2.4 Summary measures
Analyses were performed considering two different groups, experimental and control. The main analysis was related to the additional effect of ET with or without PT for depression. Also, we included the effect of subgroup analyses among different exercise prescriptions, intervention, and control group characteristics encompassed in the selected studies. Control group data were replicated and compared with the different intervention groups in their studies to comparison analysis in this meta-analysis For multiple comparison groups in the same study, control group had the sample divided based on the number of groups that existed for comparison [24]. This was to maintain control group correct sample size and allocate the right weight to groups with more subjects.

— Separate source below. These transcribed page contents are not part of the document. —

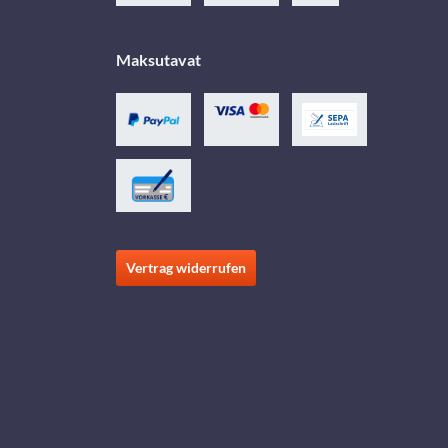
Maksutavat
Vertrag widerrufen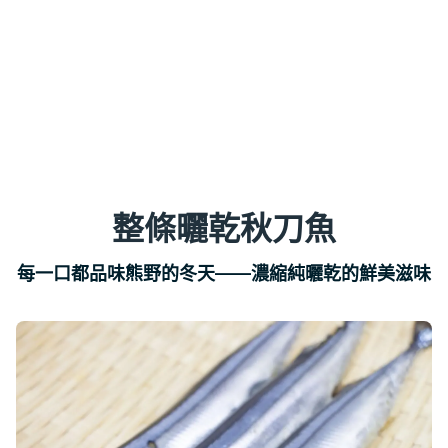
整條曬乾秋刀魚
每一口都品味熊野的冬天——濃縮純曬乾的鮮美滋味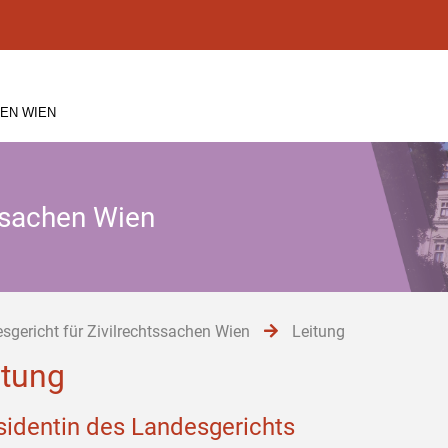
EN WIEN
tssachen Wien
sgericht für Zivilrechtssachen Wien
Leitung
itung
sidentin des Landesgerichts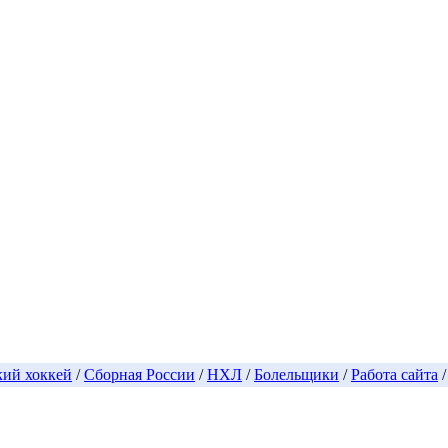
кий хоккей
/
Сборная России
/
НХЛ
/
Болельщики
/
Работа сайта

Standardized mean difference (SMD) was calculated considering the mean difference on depression scales (pre and post-intervention) and pooled standard deviation for each intention-to-treat in each study. This outcome was reported on different validated scales. Consequently, the SMD in this review was calculated based on the random-effect model with 95% confidence intervals (CI: 95%), including the assumption of heterogeneity of the studies and their participants. Analyses of forest and funnel plots were performed using the Review Manager (RevMan) Version 5.3 software (Copenhagen: The Nordic Cochrane Centre, The Cochrane Collaboration, 2014).
2.5 The Gene Network Model in silico analyses
The GeneCards database (https://www.genecards.org) was used to explore proteins-related genes associated with exercise and depression.

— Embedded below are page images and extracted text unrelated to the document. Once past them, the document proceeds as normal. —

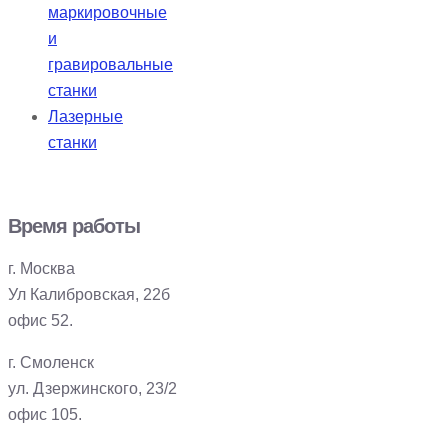
маркировочные
и
гравировальные
станки
Лазерные
станки
Время работы
г. Москва
Ул Калибровская, 22б
офис 52.
г. Смоленск
ул. Дзержинского, 23/2
офис 105.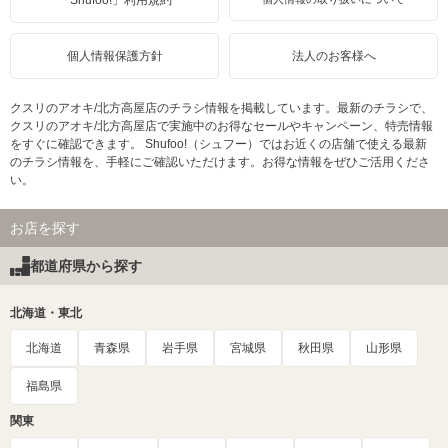
個人情報保護方針
法人のお客様へ
クスリのアオキ/北方高屋店のチラシ情報を掲載しています。最新のチラシで、
クスリのアオキ/北方高屋店で実施中のお得なセールやキャンペーン、特売情報
をすぐに確認できます。 Shufoo!（シュフー）ではお近くの店舗で使える最新
のチラシ情報を、手軽にご確認いただけます。お得な情報をぜひご活用くださ
い。
お店を探す
都道府県から探す
北海道・東北
北海道
青森県
岩手県
宮城県
秋田県
山形県
福島県
関東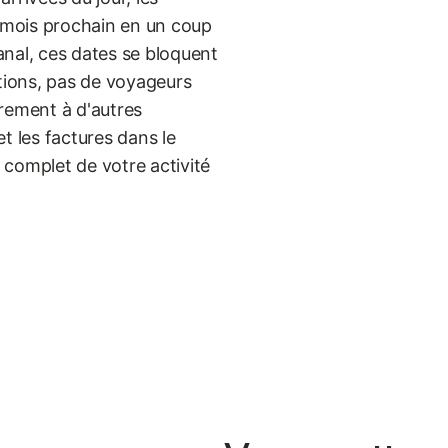
u mois prochain en un coup
nal, ces dates se bloquent
ations, pas de voyageurs
rement à d'autres
t les factures dans le
 complet de votre activité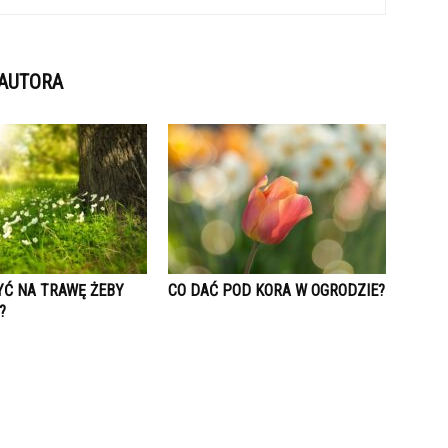
 AUTORA
YĆ NA TRAWĘ ŻEBY
CO DAĆ POD KORA W OGRODZIE?
?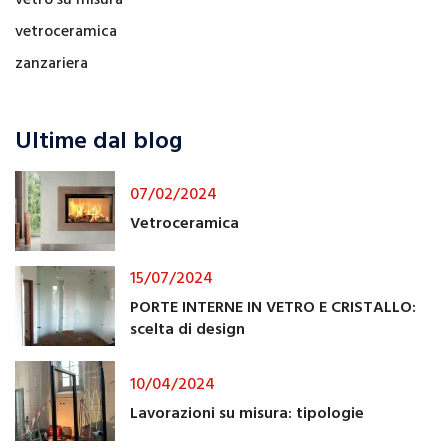
vetroceramica
zanzariera
Ultime dal blog
07/02/2024
Vetroceramica
15/07/2024
PORTE INTERNE IN VETRO E CRISTALLO:
scelta di design
10/04/2024
Lavorazioni su misura: tipologie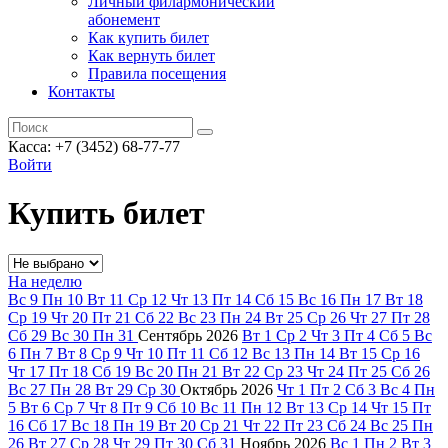
Личный филармонический
абонемент
Как купить билет
Как вернуть билет
Правила посещения
Контакты
Касса: +7 (3452)
68-77-77
Войти
Купить билет
На неделю
Вс
9
Пн
10
Вт
11
Ср
12
Чт
13
Пт
14
Сб
15
Вс
16
Пн
17
Вт
18
Ср
19
Чт
20
Пт
21
Сб
22
Вс
23
Пн
24
Вт
25
Ср
26
Чт
27
Пт
28
Сб
29
Вс
30
Пн
31
Сентябрь
2026
Вт
1
Ср
2
Чт
3
Пт
4
Сб
5
Вс
6
Пн
7
Вт
8
Ср
9
Чт
10
Пт
11
Сб
12
Вс
13
Пн
14
Вт
15
Ср
16
Чт
17
Пт
18
Сб
19
Вс
20
Пн
21
Вт
22
Ср
23
Чт
24
Пт
25
Сб
26
Вс
27
Пн
28
Вт
29
Ср
30
Октябрь
2026
Чт
1
Пт
2
Сб
3
Вс
4
Пн
5
Вт
6
Ср
7
Чт
8
Пт
9
Сб
10
Вс
11
Пн
12
Вт
13
Ср
14
Чт
15
Пт
16
Сб
17
Вс
18
Пн
19
Вт
20
Ср
21
Чт
22
Пт
23
Сб
24
Вс
25
Пн
26
Вт
27
Ср
28
Чт
29
Пт
30
Сб
31
Ноябрь
2026
Вс
1
Пн
2
Вт
3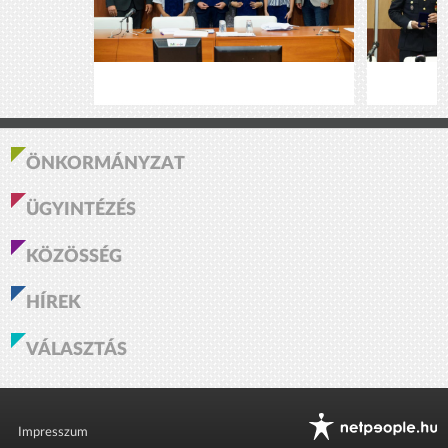
ÖNKORMÁNYZAT
ÜGYINTÉZÉS
KÖZÖSSÉG
HÍREK
VÁLASZTÁS
Impresszum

Keywords “exercise” OR “physical activity” AND “major depression” were inserted into database to identify genes associated with the subject. GeneCards organizes genes search according to a qualitative score. A score above 10 is acceptable to indicate the gene is known to be functional (see https://www.genecards.org/Guide/GeneCard). To increase the power of the analysis, genes with score 30 or above were retrieved from GeneCards as follows: interleukin 6 (IL-6, score 42.60), tumour necrosis factor (TNF, score 42.44), solute carrier family 6 member 4 (SLC6A4, score 40.72), 5-hydroxytryptamine receptor 2A (HTR2A, score 37.06), tryptophan hydroxylase 2 (TPH2, score 36.12), insulin (INS, score 35.63), brain-derived neurotrophic factor (BDNF, score 32.05) and apolipoprotein E (APOE, score 30.53). Genes aforementioned were inserted into the String database (https://string-db.org), which permits exploring genes and their encoded protein interactions as a network. String uses data mining to find published articles which have investigated direct or indirectly targeted protein interactions in different species. According to the interactions found, we can suppose that exercise could result similar interactions, independently of the results from meta-analysis. Our interaction exploration was performed considering Homo Sapiens as the studied specie.